Background
This case involves a school desegregation lawsuit that has been pending for more than sixty years. After private plaintiffs were dismissed in two thousand and twenty-five, the remaining parties—the United States, Delta Charter Group, and the School Board of Concordia Parish—jointly stipulated to dismiss the action with prejudice under Federal Rule of Civil Procedure forty-one. The district court refused to honor the stipulation, citing public policy concerns and the need to determine unitary status under Brown and Green precedents. The court scheduled evidentiary hearings to assess whether the school district had achieved unitary status before allowing dismissal.
The court’s reasoning
The court held that Rule forty-one stipulated dismissals are self-executing and strip the district court of subject-matter jurisdiction immediately. The court found that the district court’s orders scheduling hearings were not final decisions and did not qualify for collateral-order doctrine review. The court granted mandamus because the School Board had no adequate alternative means of relief, the right to the writ was clear and indisputable under binding precedent, and the issue had importance beyond the immediate case. The court clarified that Brown and Green do not authorize a court to insist on adjudicating unitary status after all parties with authority to litigate have ended the case.

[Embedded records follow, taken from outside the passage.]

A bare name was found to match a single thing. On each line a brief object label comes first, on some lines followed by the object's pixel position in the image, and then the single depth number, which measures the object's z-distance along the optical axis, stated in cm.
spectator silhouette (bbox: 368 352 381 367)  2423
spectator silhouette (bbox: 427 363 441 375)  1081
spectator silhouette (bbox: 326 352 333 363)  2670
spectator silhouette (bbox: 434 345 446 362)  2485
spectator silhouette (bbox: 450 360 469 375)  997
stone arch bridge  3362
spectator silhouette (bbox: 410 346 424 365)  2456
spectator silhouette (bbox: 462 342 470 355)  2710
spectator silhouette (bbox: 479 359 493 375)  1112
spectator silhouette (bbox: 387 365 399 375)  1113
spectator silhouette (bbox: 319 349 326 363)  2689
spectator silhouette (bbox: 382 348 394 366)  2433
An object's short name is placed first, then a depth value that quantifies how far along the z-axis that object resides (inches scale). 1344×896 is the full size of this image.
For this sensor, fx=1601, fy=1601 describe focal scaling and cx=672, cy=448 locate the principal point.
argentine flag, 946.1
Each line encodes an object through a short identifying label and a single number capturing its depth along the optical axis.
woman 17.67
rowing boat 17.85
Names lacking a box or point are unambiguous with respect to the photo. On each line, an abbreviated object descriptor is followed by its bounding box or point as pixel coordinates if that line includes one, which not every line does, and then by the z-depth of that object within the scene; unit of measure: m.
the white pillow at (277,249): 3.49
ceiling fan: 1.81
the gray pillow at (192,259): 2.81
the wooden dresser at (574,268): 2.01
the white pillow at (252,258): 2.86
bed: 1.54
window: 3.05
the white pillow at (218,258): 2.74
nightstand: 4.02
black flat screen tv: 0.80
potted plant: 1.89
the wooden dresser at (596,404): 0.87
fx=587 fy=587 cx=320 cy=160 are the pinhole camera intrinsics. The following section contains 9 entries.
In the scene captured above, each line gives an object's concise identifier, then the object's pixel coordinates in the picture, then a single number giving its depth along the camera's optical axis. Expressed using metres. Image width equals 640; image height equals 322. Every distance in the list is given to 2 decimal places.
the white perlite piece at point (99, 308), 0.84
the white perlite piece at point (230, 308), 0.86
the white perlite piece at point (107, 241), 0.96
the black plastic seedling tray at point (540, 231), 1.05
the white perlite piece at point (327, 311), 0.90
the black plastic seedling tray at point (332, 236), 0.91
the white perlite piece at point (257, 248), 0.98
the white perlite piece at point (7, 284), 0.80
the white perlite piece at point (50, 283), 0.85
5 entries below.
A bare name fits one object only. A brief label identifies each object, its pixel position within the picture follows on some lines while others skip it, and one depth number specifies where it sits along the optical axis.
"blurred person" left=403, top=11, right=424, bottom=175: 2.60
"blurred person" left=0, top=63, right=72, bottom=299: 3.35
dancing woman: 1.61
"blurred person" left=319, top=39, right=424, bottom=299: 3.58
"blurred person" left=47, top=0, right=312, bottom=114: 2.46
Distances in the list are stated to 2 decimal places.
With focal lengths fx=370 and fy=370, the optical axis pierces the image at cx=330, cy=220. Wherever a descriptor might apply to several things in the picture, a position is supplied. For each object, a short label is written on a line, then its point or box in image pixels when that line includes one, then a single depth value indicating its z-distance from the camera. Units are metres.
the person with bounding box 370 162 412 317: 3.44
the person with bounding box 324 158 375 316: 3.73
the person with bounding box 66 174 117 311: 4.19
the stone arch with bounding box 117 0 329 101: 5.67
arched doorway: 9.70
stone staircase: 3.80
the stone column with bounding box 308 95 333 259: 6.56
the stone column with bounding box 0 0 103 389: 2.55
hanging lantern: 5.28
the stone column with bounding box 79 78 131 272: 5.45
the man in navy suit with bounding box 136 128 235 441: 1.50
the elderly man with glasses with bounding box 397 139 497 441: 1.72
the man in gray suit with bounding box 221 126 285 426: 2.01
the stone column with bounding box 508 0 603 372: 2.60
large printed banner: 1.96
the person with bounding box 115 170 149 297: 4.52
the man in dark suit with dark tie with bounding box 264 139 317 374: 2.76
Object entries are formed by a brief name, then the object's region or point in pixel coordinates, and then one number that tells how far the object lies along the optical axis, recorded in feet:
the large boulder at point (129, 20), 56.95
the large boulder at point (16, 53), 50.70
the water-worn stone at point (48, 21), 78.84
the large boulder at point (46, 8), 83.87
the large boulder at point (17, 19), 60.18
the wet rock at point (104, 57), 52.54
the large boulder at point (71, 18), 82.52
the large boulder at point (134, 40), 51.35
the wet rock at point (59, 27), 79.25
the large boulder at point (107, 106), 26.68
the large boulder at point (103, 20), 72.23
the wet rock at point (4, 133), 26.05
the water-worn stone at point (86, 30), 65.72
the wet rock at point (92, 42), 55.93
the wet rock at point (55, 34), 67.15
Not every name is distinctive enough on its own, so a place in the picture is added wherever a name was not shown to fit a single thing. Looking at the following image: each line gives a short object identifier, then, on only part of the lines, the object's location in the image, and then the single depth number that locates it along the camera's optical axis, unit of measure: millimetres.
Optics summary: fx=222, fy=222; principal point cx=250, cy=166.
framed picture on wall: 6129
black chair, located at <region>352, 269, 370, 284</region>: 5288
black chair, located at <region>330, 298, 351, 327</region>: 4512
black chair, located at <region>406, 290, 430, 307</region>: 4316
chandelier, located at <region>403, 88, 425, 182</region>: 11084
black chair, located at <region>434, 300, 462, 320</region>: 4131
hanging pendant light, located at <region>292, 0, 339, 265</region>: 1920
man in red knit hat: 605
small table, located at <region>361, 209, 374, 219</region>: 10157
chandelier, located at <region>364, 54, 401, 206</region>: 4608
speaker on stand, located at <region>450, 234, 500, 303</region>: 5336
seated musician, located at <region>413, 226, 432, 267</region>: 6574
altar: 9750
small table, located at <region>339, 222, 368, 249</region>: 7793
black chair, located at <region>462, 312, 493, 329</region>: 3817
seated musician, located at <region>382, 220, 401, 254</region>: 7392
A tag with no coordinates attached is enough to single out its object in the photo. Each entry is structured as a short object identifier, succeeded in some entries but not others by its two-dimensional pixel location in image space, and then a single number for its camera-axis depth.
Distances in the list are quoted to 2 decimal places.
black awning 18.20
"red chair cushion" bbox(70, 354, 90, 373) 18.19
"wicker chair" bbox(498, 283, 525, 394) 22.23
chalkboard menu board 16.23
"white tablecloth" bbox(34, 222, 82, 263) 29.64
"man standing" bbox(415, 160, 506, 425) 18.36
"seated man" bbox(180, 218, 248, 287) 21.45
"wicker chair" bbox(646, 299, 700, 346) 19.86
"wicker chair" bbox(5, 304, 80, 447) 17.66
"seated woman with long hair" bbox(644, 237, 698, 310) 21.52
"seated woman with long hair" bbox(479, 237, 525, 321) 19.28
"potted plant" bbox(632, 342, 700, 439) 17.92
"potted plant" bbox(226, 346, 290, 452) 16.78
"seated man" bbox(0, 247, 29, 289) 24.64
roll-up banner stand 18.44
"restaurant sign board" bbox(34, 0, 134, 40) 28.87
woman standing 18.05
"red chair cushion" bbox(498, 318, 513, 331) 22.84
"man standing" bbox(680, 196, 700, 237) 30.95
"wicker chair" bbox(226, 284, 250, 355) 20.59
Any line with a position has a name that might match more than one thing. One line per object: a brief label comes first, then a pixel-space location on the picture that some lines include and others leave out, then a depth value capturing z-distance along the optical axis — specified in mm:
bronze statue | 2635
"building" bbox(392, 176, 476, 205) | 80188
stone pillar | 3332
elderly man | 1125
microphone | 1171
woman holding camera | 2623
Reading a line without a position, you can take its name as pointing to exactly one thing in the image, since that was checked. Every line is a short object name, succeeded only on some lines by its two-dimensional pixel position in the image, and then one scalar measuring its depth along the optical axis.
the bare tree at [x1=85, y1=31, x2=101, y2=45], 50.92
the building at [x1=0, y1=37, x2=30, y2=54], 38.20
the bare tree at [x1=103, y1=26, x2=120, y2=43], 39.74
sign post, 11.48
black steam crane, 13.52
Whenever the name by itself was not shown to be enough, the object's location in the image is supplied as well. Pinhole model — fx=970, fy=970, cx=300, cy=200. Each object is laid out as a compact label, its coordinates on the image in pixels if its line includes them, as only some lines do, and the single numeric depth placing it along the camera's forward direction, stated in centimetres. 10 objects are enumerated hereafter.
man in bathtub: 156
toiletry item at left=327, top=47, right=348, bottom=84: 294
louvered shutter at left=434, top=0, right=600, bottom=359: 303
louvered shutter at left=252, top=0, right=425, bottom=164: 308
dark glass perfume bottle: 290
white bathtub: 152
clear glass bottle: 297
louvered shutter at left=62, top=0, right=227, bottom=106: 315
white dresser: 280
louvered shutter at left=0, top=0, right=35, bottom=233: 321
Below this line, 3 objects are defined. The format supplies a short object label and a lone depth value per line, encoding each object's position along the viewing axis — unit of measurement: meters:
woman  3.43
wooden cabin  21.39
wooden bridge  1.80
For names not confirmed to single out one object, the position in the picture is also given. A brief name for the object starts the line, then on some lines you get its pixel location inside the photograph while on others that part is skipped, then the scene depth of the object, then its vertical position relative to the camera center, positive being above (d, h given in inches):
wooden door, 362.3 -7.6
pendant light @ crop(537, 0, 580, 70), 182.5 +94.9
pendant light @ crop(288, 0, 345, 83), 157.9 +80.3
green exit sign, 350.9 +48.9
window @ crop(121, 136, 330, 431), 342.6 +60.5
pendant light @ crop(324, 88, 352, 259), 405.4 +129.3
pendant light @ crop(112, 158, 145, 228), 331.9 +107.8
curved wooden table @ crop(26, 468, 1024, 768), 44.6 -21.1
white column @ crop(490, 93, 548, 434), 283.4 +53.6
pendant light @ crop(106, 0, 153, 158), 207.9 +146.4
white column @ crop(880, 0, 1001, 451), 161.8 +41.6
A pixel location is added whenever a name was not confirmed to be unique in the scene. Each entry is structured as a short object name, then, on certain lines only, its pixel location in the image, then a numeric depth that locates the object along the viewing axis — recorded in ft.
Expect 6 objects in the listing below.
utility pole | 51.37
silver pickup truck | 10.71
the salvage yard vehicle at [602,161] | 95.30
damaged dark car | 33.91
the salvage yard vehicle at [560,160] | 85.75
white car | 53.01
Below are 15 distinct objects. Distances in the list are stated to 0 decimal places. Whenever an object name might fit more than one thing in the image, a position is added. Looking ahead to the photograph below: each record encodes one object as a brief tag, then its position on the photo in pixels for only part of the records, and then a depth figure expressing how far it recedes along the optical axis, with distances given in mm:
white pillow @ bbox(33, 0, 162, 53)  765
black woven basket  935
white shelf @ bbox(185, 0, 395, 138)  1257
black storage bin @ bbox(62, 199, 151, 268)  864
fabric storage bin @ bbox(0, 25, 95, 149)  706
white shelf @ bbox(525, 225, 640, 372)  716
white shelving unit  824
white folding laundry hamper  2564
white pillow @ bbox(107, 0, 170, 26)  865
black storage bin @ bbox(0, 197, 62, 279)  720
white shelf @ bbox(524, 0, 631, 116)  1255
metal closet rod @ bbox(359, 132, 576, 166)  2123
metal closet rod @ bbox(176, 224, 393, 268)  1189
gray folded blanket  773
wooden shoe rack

Once the stipulation was filed, the case was over—and nothing the district court did afterward could change that.
Vernon Smith v. School Board of Concordia Parish, 25-30698 (5th Cir. 2026)
The dissent
It is a mistake for this court to allow mandamus to act as a substitute for an appeal.
Carl E. Stewart
What it means going forward
The ruling reinforces that federal courts cannot override a valid Rule forty-one stipulation signed by all parties, even in long-running institutional cases involving desegregation. It prevents district courts from scheduling further proceedings after a case has been dismissed by stipulation.